The NT data series show huge variances as you will see that the range is from 15 - 300s. Hence the residual plot shows a U pattern. According to the theory, any U shape residual needs to be treated with a log transformation to reduce variances. Now, we will apply log transformation to our dependent variable NT and try running the regression again.
xray$logNT <- log(xray$nt)
xray
## time nt logNT
## 1 1 355 5.872
## 2 2 211 5.352
## 3 3 197 5.283
## 4 4 166 5.112
## 5 5 142 4.956
## 6 6 106 4.663
## 7 7 104 4.644
## 8 8 60 4.094
## 9 9 56 4.025
## 10 10 38 3.638
## 11 11 36 3.584
## 12 12 32 3.466
## 13 13 21 3.045
## 14 14 19 2.944
## 15 15 15 2.708
2nd regression model with log transformed NT variable.

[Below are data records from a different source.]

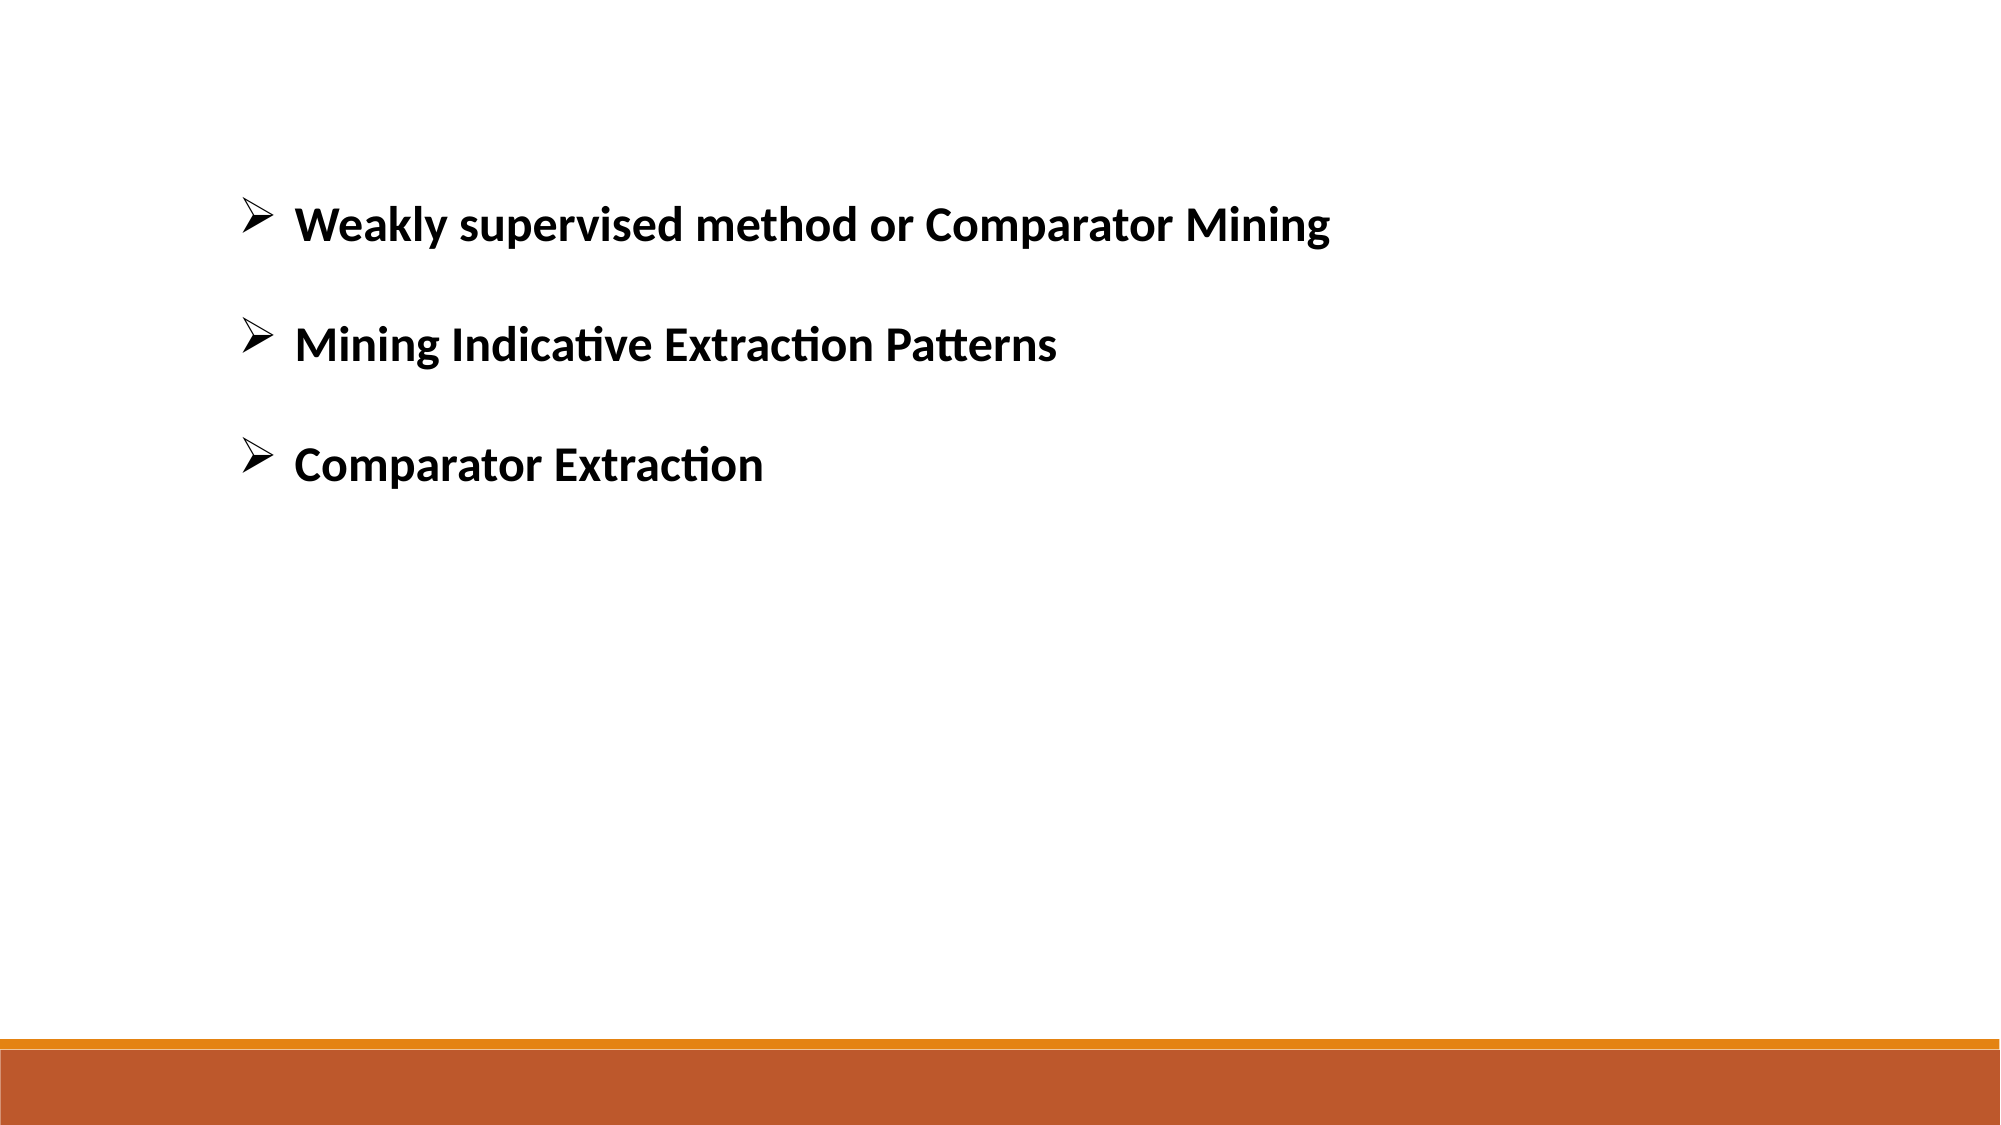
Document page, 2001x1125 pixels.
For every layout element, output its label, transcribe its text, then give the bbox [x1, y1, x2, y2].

text_box Weakly supervised method or Comparator Mining Mining Indicative Extraction Patterns Comparator Extraction [223, 184, 1403, 559]
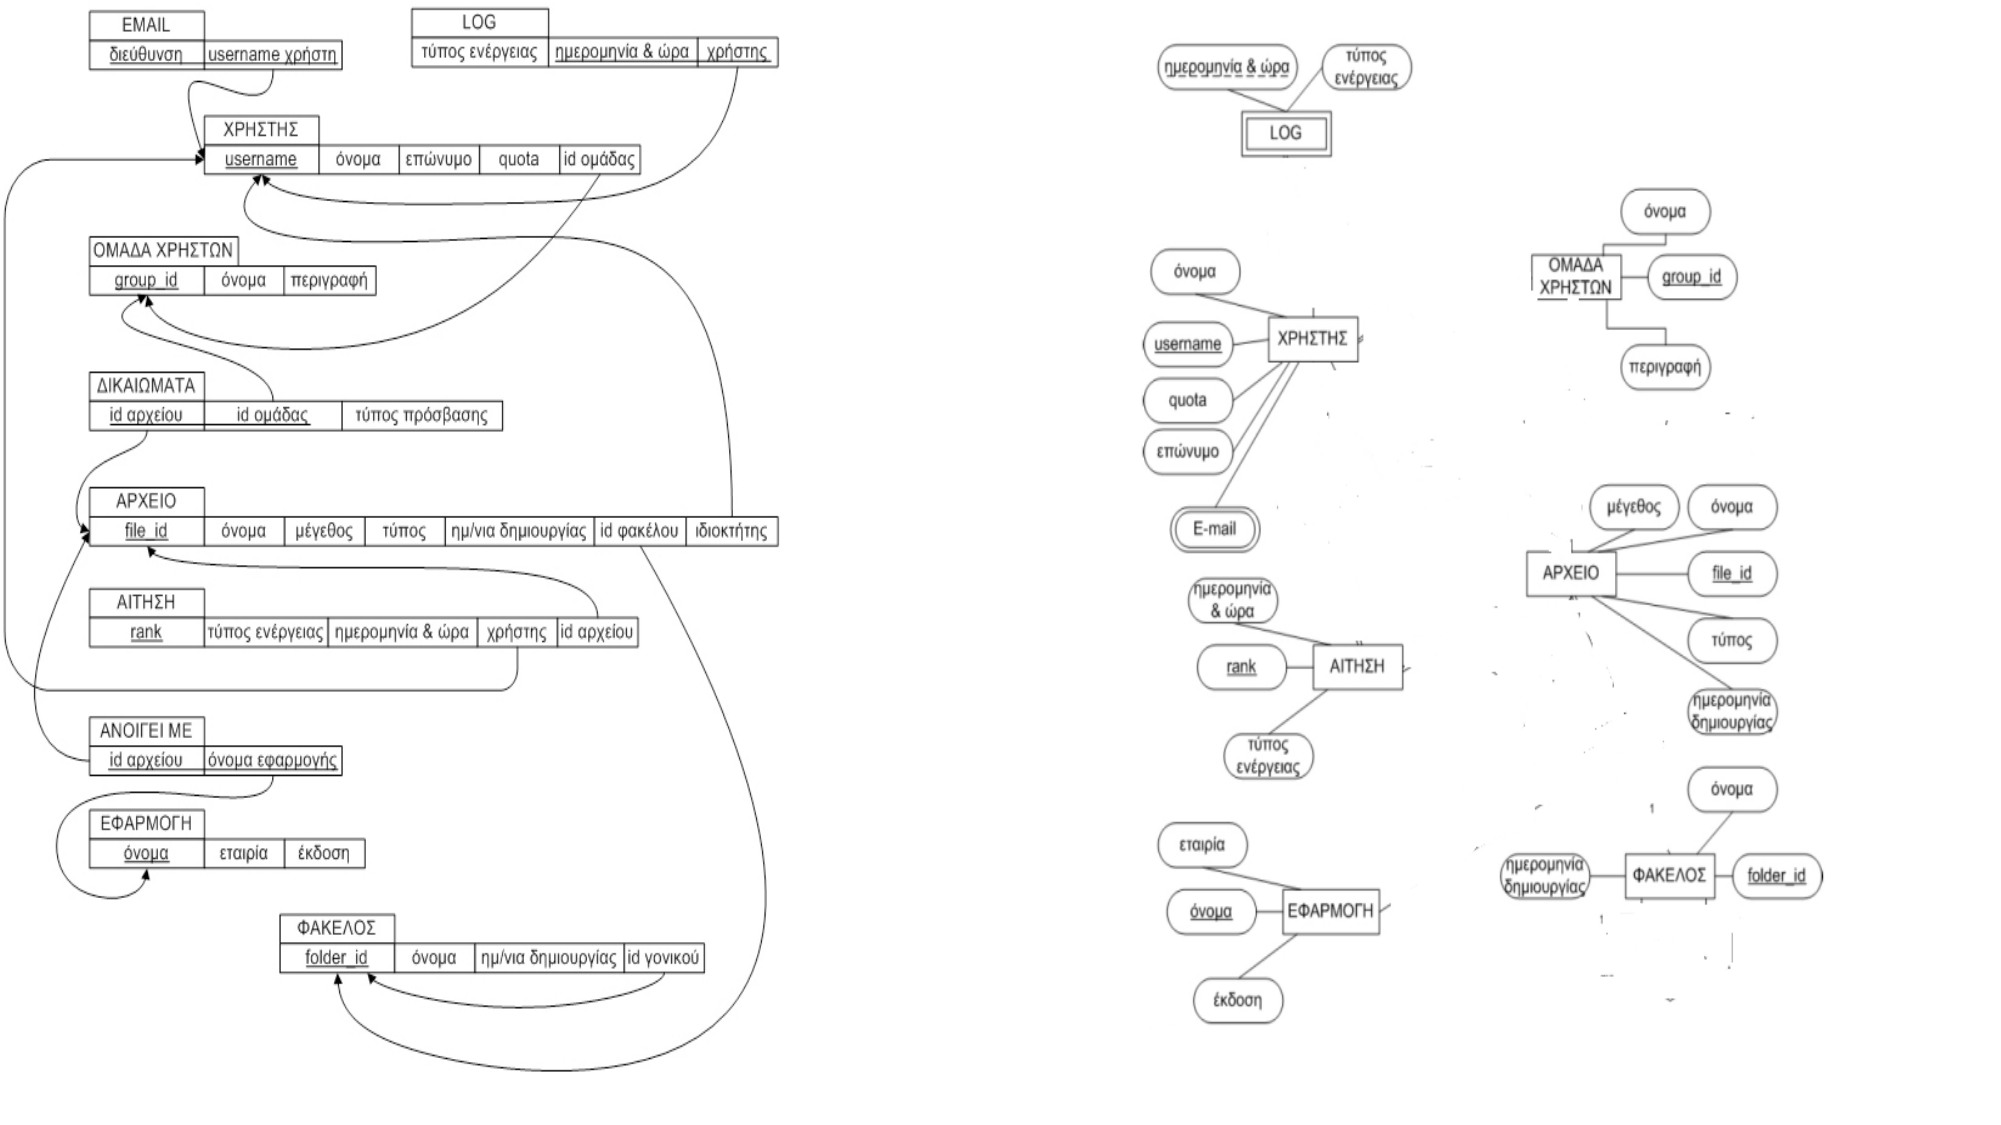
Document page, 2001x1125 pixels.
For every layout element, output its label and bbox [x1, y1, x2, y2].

picture [1138, 30, 1832, 1030]
picture [0, 0, 782, 1077]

xray_reg2 <- lm(logNT ~ time, data = xray)
summary(xray_reg2)
##
## Call:
## lm(formula = logNT ~ time, data = xray)
##
## Residuals:
## Min 1Q Median 3Q Max
## -0.1845 -0.0619 0.0125 0.0520 0.2002
##
## Coefficients:
## Estimate Std. Error t value Pr(>|t|)
## (Intercept) 5.97316 0.05978 99.9 < 2e-16 ***
## time -0.21843 0.00657 -33.2 5.9e-14 ***
## ---
## Signif. codes: 0 '***' 0.001 '**' 0.01 '*' 0.05 '.' 0.1 ' ' 1
##
## Residual standard error: 0.11 on 13 degrees of freedom
## Multiple R-squared: 0.988, Adjusted R-squared: 0.987
## F-statistic: 1.1e+03 on 1 and 13 DF, p-value: 5.86e-14
par(mfrow = c(2,2))
plot(xray_reg2)
# D-W test
dwtest(xray_reg2)
##
## Durbin-Watson test
##
## data: xray_reg2
## DW = 2.659, p-value = 0.8523
## alternative hypothesis: true autocorrelation is greater than 0
Normal Q-Q plot shows error follows normal distribution. The residual plot is scattered so there’s no heteroscadasticity. D-W test values is close to 2 so there’s no autocorrelation.
Since the log transformation has reduced the data variances considerably, the model is now a non-linear one.